Selain simbol terdapat pula indeks pada baris ketiga yaitu napatengek-tengek yang
merupakan indeks dari memabukkan. Karena bau harumnya memberikan efek
memabukkan atau dengan kata lainnya memberikan kesan yang berlebihan.
• Bentuk elong diatas menggambarkan maksud dan tujuan penulisan karya sastra ini melalui
simbol dan indeks yang ada dalam karyanya. Elong diatas menggambarkan sebuah kondisi
atau realitas. Kondisi yang dimaksud adalah sikap yang hanya pada mulanya kelihatan baik
seperi kayu cendana namun memabukkan karena wanginya yang terlalu menyengat. Hal ini
relevan dengan kondisi saat ini, banyak manusia hanya baik pada awalnya namun ternyata
menyimpan kedok besar dibalik kebaikannya tersebut. Dalam elong ini juga dapat
disimpulkan bahwa apa yang baik pada awalnya belum tentu baik hingga akhir, bisa jadi ini
hanya menjadi pengecoh untuk kita menemui sebuah kebenaran atau realitas sebenarnya.
• Elong 5
Tanenga golla na canik
Nakkalu ricempa e
Nabbua paria
Artinya:
Daku menanam gula dengan madu
Melingkar pada pohon asam
Berbuah pare
• Pada puisi diatas terdapat bentuk simbol, dan indeks. Simbo pertama dapat dilihat dari
baris pertama yaitu tanenga golla na canik yang menggantikan kata harapan manis. Frasa
golla na canik tentunya mewakili sesuatu yang bersa manis karena keduanya memiliki rasa
yang manis. Tanenga artinya menanam menggantikan kata harapan, karena Ketika menanam
pastinya ada hasil yang diharapakn. Simbol kedua ada pada baris ketiga yaitu nabbua paria
menggantikan kata pahit yang menggambarkan kondisi yang tidak seharusnya terjadi atau
tidak sesuai denga napa yang diharapkan. Selain simbol ditemukan pula satu bentuk indeks
pada elong diatas. Indeks dapat dilihat pada baris kedua yaitu nakkalu ricempa e. pada
baris ini frasa nakkalu merupakan indeks dari tumbuh dan berkembang.

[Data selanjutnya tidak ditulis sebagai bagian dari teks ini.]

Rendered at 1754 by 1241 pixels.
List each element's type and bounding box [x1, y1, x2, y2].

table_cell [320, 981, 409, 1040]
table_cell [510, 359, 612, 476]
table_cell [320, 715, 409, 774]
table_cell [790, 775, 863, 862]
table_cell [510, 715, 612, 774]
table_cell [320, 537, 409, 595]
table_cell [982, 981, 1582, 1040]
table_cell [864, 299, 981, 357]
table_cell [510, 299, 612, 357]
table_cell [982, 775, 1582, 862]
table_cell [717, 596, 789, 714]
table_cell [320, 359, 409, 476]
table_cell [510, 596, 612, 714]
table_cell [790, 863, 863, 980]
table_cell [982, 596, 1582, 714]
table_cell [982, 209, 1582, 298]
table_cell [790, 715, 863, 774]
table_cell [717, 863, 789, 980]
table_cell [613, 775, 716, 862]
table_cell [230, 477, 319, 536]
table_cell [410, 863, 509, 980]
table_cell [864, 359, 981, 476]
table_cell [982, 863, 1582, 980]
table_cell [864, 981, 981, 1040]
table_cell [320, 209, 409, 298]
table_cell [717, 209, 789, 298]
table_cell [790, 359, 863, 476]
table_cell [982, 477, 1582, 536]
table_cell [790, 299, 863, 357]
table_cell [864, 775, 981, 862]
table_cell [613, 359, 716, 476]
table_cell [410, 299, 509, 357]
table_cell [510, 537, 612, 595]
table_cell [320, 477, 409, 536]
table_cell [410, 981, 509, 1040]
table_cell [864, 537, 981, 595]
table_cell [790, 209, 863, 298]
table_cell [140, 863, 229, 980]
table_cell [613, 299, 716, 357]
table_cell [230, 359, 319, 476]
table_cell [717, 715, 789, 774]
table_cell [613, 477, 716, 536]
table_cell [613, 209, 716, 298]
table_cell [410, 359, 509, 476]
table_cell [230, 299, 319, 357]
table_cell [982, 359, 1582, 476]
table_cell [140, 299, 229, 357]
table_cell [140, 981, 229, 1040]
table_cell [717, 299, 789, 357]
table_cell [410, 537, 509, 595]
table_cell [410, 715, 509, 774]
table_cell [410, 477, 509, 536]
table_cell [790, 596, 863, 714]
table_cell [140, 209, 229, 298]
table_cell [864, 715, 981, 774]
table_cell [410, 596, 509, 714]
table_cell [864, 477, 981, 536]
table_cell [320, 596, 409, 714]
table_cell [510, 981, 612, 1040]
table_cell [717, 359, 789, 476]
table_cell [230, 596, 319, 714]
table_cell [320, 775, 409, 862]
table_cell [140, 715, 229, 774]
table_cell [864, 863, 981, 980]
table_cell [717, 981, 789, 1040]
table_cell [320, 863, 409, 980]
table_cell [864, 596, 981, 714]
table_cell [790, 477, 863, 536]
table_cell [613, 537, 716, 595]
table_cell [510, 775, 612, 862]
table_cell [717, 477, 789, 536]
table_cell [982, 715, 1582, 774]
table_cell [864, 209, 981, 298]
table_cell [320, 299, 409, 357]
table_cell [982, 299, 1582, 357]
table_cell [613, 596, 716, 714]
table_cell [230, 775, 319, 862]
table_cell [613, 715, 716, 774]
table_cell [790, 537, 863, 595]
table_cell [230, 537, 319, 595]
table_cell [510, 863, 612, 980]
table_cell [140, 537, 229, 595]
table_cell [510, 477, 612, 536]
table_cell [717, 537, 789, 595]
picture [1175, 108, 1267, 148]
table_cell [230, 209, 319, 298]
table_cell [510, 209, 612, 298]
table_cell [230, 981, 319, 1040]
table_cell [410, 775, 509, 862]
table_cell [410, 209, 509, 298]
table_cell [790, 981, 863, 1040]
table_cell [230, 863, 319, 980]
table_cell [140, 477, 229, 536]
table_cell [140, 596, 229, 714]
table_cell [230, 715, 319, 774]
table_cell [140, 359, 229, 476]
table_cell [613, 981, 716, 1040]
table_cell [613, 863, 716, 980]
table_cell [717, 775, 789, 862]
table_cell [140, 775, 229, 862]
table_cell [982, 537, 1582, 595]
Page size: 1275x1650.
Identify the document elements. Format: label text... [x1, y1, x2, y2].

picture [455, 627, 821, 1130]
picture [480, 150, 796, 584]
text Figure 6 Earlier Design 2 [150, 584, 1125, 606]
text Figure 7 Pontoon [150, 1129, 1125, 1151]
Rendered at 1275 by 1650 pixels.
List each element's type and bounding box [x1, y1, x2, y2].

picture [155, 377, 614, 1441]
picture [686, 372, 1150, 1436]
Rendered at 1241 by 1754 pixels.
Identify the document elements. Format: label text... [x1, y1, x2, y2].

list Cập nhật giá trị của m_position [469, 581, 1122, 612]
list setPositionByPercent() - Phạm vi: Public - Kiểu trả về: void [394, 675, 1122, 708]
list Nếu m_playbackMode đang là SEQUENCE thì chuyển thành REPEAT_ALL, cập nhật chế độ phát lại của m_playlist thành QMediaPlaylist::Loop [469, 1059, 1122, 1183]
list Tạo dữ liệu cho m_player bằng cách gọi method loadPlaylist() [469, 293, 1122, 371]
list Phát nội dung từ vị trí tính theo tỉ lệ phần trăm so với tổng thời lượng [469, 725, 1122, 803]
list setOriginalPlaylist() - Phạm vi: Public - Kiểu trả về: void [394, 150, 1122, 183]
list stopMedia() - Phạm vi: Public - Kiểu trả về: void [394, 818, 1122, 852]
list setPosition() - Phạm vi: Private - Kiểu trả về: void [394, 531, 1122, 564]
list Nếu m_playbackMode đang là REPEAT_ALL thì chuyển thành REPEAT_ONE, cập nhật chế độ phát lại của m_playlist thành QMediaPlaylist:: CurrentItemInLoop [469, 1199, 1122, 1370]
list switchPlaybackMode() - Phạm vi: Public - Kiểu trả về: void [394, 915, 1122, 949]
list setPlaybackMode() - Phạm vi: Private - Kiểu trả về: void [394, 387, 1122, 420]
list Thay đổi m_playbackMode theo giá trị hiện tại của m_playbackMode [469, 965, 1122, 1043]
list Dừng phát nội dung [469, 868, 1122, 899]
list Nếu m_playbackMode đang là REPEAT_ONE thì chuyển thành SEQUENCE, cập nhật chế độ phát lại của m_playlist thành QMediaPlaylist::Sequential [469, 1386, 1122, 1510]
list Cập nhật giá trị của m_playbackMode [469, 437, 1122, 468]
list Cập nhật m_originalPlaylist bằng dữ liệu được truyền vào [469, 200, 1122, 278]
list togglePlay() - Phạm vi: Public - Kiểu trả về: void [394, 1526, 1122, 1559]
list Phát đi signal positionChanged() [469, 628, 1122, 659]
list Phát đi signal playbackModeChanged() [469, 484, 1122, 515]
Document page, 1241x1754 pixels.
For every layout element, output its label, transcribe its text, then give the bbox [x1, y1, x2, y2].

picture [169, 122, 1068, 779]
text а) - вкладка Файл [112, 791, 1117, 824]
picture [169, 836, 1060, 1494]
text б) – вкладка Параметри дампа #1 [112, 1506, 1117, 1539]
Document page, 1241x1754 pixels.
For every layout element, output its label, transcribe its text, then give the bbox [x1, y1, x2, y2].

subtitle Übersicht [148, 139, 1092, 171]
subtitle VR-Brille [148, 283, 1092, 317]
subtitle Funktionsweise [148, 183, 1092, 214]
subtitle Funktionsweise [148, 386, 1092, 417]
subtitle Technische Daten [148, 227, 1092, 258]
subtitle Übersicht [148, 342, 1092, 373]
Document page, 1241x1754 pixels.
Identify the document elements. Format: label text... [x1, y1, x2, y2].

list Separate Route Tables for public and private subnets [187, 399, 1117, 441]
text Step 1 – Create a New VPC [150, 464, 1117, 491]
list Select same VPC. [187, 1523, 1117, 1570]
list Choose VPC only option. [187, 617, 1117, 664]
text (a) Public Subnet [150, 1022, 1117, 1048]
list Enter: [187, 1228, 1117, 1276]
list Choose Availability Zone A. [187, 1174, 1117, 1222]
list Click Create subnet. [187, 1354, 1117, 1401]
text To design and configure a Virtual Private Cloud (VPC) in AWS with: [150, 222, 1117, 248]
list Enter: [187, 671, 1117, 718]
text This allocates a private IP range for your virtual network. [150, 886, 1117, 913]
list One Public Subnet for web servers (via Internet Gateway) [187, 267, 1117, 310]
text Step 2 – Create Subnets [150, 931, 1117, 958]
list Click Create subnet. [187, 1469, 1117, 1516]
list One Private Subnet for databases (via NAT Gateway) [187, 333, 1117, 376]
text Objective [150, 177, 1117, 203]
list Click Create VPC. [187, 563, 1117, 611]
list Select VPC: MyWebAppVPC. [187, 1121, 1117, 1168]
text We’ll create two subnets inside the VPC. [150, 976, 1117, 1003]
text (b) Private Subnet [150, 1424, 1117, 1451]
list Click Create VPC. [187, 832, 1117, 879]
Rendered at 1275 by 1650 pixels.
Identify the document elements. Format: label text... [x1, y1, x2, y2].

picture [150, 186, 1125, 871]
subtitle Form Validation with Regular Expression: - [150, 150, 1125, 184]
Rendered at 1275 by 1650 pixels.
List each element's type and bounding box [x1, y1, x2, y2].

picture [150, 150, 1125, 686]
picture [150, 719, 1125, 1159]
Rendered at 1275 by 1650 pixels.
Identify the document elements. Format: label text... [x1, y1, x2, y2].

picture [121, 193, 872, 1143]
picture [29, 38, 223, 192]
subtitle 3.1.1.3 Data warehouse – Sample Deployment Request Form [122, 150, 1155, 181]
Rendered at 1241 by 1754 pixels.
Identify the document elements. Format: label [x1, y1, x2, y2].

• Bentuk puisi elong diatas memperlihatkan makna melalui simbol-simbol dan indeks yang
ada dalam karya tersebut. Dalam elong diatas menggambarkan proses sebuah harapan
baik namun menjadi buruk pada akhirnya karena tempatnya bergantung bukan tempat
yang seharusnya. Hal ini menjadi sebuah pelajaran besar bagi manusia bahwa Ketika ingin
menggantungkan harapan manis harusnlah melihat prosesnya terlebih dahulu agar hasil
yang didapat pada akhirnya tidak berujung pahit seperti buah pare.